Today I’m running the rule over three headline-grabbers in Tuesday trade.
Spark into life
Power generator provider Ashtead Group (LSE: AHT) continues to defy problems in the oil and gas market thanks to strong demand in other sectors.
The business announced on Tuesday that total rental revenues jumped 17% during the 12 months to April 2016, to £2.26bn. This drove pre-tax profit 24% higher from the corresponding period, to £489.6m.
And promisingly, chief executive Geoff Drabble said: “Our end markets remain strong, the structural drivers are still in place and we have a strong balance sheet, which allows us to execute our plans responsibly.”
With the firm’s global expansion strategy clearly delivering the goods, the City expects Ashtead to print earnings growth of 6% in 2017 and 8% the following year, resulting in ultra-low P/E ratios of 10.7 times and 9.9 times.
I reckon the power play is a steal at current share prices.
Build bumper returns
Construction play Crest Nicholson (LSE: CRST) underlined the strength of the housing market with its latest trading update on Tuesday.
Shrugging off the imminent Brexit referendum, Crest Nicholson saw revenues leap 22% during November-April, to £408.1m, a result that propelled pre-tax profit 25% higher to £72.6m.
Although Crest Nicholson acknowledged the possibility of “business disruption” should Britain leave the EU, the company remains bullish over its long-term prospects. Indeed, chief executive Stephen Stone commented that “the business is well positioned to achieve its target of £1bn of revenues in 2016 and to continue growing its contribution to overall housing delivery.”

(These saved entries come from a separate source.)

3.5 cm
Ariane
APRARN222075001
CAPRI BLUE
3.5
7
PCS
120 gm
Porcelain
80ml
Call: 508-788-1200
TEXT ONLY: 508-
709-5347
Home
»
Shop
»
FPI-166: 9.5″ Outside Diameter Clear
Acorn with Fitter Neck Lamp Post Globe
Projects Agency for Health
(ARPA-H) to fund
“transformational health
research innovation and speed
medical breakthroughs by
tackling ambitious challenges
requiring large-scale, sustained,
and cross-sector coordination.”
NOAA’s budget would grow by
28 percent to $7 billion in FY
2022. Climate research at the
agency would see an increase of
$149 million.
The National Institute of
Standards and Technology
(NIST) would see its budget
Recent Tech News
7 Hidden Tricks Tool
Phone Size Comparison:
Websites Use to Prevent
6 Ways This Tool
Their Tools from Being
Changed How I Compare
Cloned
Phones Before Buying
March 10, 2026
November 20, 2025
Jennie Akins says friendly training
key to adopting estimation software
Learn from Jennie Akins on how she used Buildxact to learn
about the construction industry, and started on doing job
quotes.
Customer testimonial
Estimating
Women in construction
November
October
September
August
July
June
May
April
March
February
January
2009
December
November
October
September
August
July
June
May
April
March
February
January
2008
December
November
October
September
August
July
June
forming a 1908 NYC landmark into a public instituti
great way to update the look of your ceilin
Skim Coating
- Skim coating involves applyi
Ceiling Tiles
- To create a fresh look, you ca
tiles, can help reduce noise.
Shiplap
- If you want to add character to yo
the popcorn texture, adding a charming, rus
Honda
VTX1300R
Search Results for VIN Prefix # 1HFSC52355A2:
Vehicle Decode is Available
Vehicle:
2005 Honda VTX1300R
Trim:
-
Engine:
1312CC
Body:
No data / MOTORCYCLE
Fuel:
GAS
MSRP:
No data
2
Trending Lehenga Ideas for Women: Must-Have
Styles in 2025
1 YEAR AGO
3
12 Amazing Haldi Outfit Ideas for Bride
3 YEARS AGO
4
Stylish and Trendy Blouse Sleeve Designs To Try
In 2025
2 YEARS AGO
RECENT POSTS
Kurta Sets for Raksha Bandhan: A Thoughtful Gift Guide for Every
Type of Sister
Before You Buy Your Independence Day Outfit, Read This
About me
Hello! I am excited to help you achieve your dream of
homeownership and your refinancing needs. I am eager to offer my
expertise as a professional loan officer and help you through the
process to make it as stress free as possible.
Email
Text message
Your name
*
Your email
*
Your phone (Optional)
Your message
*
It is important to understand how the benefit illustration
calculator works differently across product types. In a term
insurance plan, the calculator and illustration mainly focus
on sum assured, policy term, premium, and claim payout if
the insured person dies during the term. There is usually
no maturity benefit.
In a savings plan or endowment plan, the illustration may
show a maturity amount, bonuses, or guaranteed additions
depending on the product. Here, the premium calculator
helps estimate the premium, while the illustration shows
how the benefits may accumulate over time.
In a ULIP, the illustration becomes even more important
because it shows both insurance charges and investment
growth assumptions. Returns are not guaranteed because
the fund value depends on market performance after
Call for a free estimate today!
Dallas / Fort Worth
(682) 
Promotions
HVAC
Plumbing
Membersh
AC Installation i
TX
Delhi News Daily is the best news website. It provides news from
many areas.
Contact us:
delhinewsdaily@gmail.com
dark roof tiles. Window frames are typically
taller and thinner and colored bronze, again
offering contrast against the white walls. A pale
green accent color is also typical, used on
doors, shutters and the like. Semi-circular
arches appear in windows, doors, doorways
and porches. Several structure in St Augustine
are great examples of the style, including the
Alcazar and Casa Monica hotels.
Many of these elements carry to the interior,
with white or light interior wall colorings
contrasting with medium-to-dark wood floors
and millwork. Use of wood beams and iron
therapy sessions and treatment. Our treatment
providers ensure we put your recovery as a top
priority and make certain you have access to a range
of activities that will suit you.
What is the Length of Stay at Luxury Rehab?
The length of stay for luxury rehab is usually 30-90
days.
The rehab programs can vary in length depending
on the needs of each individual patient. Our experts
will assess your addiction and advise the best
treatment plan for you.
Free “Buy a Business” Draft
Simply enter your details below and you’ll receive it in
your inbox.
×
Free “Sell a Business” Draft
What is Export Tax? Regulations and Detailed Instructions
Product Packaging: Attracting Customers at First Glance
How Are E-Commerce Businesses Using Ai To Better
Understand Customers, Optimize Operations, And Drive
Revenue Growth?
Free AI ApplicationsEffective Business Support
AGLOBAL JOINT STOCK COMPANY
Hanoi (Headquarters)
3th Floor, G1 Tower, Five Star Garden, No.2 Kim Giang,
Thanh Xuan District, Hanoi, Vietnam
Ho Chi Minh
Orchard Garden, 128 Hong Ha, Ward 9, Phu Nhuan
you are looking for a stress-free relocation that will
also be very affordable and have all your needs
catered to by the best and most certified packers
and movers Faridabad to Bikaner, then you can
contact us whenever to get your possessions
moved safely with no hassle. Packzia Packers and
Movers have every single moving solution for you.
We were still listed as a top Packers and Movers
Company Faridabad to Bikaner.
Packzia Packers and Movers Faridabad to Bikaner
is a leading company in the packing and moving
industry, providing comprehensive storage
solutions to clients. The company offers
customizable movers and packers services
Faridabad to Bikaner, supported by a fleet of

The City shares this bullish view, and earnings are expected to grow 25% and 13% in the periods to October 2016 and 2017, respectively, resulting in P/E ratings of just 9.2 times and 8.2 times.
And dividend yields of 4.8% and 6.1% for these years rubber-stamp Crest Nicholson as a hot value pick, in my opinion.
Clothing colossus
Fashion play Ted Baker (LSE: TED) completed the set on Tuesday with great trading numbers of its own.
The company saw revenues leap 11.3% during the 19 weeks to 11 June, it said, a result that was driven by the surging popularity of its online channels. Sales generated via the internet galloped 32.3% during the period.
Ted Baker’s multi-channel approach is clearly paying off handsomely, and ongoing expansion looks set to keep driving the top line higher — the clothing giant opened new stores in Beijing, Ottawa and Seattle during the period, as well as its first language-specific website in Germany.
Ted Baker has a great growth record, and the number crunchers expect this to keep rolling with rises of 12% and 15% for the years to January 2017 and 2018, respectively.
While slightly expensive on paper — the company carries P/E ratings of 21 times and 18 times for this year and next — I reckon Ted Baker’s terrific momentum across the globe merits such a premium.